The vortex must have been feeding them somehow, providing the energy the Shadows needed to become wildly unpredictable and dangerous. Even I didn’t know the full potential of what it was that broke out on my hands, and sometimes swallowed my entire body. I knew my ability could be deadly to mortals and immortals alike. With a cry, I wrenched my hands from both Ethan’s and Asheroth’s. I was untethered now―not alone, exactly, but unpinned like I was spinning alone in space. I struggled to connect with something, anything, and could find only the vortex and my own electric fire.
Stone hands anchored on my shoulders. Asheroth. He pushed me from behind, so hard the strength of him bruised me. Asheroth’s efforts must have worked because the void vanished and fell forward through the portal. Momentarily blinded, I landed on my hands and knees. Roughly cut grass rubbed against my skin. Newly and unevenly mowed, it tickled my nose with its sharp, pungent scent. I wanted nothing more than to collapse on the ground right in front of me.
But Ethan wouldn’t let me. He pulled me up, brushing my hair from my face. “What happened back there?” he asked, quietly disturbed. I could read the urgency in his eyes. “I’m not sure,” I had to admit. “It was frightening, though. That was more powerful than anything I’ve felt before. And it seemed like I had even less control than usual.” Not for the first time, I wondered if I was a danger to my friends and allies.
To distract myself, I tried to take in as much of my new surroundings as I could. We stood in a low meadow, bright with sunlight and dotted with wildflowers. Copses of trees cast inviting patches of shadow around the perimeter. A small brook wound its way through the trees at the edge of the clearing, gurgling musically. The air smelled wonderful here―fresh and full of promise. It was even better than the air around Asheroth’s compound.
“I don’t know everything I can do yet,” I said. “I’m not sure what just happened, but I’m glad I didn’t hurt anyone. I couldn’t forgive myself if I did that.”
Ethan shushed me with a gentle kiss to the top of my head. He laced my hand in his and gave it a reassuring squeeze.
“The wards must have sensed her as a threat.” Asheroth came to stand beside me.
I didn’t blame him for his caution. If normal Shadows could hurt someone as powerful as Belial, how much worse would unpredictable ones be?
Asheroth shrugged and gave me a look that was impossible to interpret. “Maybe they still sense some of the Twilight Kingdom on you.”
Belial’s realm was a bad smell I couldn’t quite shake off.

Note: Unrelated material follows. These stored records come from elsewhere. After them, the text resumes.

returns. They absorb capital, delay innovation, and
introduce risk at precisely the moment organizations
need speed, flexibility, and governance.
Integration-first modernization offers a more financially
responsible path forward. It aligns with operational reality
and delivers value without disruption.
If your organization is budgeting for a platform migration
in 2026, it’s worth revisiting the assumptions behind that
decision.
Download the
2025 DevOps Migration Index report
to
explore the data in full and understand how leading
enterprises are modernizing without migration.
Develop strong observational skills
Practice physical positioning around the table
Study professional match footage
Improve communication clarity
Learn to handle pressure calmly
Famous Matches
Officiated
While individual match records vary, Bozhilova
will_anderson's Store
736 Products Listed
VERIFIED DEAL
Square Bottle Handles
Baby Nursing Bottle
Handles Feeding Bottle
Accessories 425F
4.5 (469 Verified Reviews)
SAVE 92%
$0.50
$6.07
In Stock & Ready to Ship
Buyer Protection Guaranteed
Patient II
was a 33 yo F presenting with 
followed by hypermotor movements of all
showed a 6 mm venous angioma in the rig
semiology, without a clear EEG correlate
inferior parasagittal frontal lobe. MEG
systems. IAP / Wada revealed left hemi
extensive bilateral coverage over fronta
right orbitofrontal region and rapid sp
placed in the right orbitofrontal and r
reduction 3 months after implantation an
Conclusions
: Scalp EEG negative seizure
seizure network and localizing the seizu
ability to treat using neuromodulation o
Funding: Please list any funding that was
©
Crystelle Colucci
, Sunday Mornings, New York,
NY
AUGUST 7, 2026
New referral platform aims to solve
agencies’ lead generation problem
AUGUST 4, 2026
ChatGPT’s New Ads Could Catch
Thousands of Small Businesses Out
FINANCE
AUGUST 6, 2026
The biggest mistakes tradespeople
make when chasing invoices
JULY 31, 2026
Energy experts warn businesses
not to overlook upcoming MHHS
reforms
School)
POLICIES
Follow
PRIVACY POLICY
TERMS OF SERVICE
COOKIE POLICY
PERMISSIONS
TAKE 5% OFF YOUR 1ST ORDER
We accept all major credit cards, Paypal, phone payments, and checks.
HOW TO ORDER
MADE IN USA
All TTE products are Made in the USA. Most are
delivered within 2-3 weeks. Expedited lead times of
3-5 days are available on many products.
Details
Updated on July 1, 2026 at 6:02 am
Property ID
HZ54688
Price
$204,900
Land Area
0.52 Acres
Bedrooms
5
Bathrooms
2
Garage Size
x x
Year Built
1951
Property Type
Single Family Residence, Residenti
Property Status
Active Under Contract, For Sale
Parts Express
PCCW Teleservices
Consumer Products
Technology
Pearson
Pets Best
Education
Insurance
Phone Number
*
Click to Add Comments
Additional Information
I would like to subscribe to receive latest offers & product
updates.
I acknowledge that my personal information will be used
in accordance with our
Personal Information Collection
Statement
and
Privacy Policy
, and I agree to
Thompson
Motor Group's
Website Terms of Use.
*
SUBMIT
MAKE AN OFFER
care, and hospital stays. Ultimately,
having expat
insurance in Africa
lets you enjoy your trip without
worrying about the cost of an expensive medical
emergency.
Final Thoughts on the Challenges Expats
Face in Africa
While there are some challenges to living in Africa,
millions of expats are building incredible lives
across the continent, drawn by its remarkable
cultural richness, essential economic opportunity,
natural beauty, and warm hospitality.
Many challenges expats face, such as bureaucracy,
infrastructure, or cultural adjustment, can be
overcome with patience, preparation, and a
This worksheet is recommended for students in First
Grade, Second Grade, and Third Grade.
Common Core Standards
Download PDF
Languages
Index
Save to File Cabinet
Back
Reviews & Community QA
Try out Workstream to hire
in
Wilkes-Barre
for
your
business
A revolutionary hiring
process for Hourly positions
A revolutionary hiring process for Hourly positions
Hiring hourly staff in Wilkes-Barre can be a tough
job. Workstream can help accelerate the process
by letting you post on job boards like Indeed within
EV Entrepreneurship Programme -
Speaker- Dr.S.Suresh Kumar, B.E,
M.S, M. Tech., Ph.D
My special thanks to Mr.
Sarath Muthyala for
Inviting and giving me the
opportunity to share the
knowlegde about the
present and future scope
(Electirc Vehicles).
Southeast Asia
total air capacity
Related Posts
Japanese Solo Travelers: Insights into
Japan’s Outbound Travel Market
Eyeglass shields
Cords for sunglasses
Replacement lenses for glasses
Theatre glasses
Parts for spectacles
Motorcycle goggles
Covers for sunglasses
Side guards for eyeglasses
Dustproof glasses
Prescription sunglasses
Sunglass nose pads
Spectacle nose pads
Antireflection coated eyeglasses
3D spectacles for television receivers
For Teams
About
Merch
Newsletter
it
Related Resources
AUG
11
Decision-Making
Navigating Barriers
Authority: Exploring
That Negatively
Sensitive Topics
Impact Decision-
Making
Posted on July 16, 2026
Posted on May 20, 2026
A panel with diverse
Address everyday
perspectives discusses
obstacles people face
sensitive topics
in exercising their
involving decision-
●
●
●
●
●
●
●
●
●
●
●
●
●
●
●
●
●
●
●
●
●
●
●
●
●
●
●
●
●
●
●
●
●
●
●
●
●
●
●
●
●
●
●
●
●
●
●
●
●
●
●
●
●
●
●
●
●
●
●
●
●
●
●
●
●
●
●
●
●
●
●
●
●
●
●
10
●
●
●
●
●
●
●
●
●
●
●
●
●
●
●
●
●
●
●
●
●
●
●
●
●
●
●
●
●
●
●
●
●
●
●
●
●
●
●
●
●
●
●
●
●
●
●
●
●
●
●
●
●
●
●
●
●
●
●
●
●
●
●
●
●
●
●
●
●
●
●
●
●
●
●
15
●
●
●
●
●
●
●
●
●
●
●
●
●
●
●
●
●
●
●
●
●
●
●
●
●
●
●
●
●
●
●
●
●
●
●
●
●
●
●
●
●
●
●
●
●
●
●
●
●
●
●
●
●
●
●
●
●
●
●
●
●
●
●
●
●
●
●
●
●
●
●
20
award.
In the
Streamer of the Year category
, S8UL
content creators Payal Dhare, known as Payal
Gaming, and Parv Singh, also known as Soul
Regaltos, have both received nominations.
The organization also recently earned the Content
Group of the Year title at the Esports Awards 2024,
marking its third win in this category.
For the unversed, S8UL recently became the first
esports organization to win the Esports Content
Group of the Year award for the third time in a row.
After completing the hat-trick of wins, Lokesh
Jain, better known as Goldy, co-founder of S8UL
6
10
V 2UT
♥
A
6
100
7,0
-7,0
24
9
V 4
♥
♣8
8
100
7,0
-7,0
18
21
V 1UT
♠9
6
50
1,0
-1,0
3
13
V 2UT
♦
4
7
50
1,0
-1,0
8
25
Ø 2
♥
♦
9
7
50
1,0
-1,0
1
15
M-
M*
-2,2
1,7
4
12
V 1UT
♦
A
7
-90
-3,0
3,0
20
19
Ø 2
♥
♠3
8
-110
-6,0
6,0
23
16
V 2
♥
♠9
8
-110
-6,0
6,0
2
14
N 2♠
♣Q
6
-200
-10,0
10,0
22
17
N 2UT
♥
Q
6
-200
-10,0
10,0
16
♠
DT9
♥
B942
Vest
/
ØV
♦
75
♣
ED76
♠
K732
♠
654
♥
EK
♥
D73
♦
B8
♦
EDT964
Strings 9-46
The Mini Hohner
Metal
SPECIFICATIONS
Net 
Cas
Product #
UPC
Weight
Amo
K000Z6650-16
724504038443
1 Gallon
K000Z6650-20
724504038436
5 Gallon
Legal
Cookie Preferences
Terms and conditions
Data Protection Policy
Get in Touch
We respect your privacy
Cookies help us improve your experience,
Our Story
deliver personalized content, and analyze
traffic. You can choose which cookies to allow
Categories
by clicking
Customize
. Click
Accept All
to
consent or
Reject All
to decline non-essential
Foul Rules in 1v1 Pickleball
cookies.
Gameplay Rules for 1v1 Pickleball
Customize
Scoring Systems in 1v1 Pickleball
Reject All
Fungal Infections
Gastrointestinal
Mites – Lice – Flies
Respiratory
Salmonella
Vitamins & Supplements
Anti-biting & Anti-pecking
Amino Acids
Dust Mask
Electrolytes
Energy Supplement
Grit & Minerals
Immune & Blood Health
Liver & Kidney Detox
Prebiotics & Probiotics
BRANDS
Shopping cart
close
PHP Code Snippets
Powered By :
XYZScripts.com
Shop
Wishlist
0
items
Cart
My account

Ethan and Asheroth led me across the clearing to a large, ramshackle house. It was the oddest sort of dwelling; open porches ran the length of the front. The main part consisted of a narrow, three story structure covered in dark wooden shingles. Additions jutted off in all directions, each of them very different on the outside as if they had been constructed across a variety of eras. One small wing was built like a log cabin while another, on the opposite side of the house, was the very best of modern vinyl siding. A brick tower rose from behind the whole thing, casting a long shadow across the yard. The entire place looked as if it had been cobbled together by a child building houses out of Lincoln Logs and Tinker Toys and Legos. But the crazy architectural styles seemed to work together in a bizarre kind of harmony.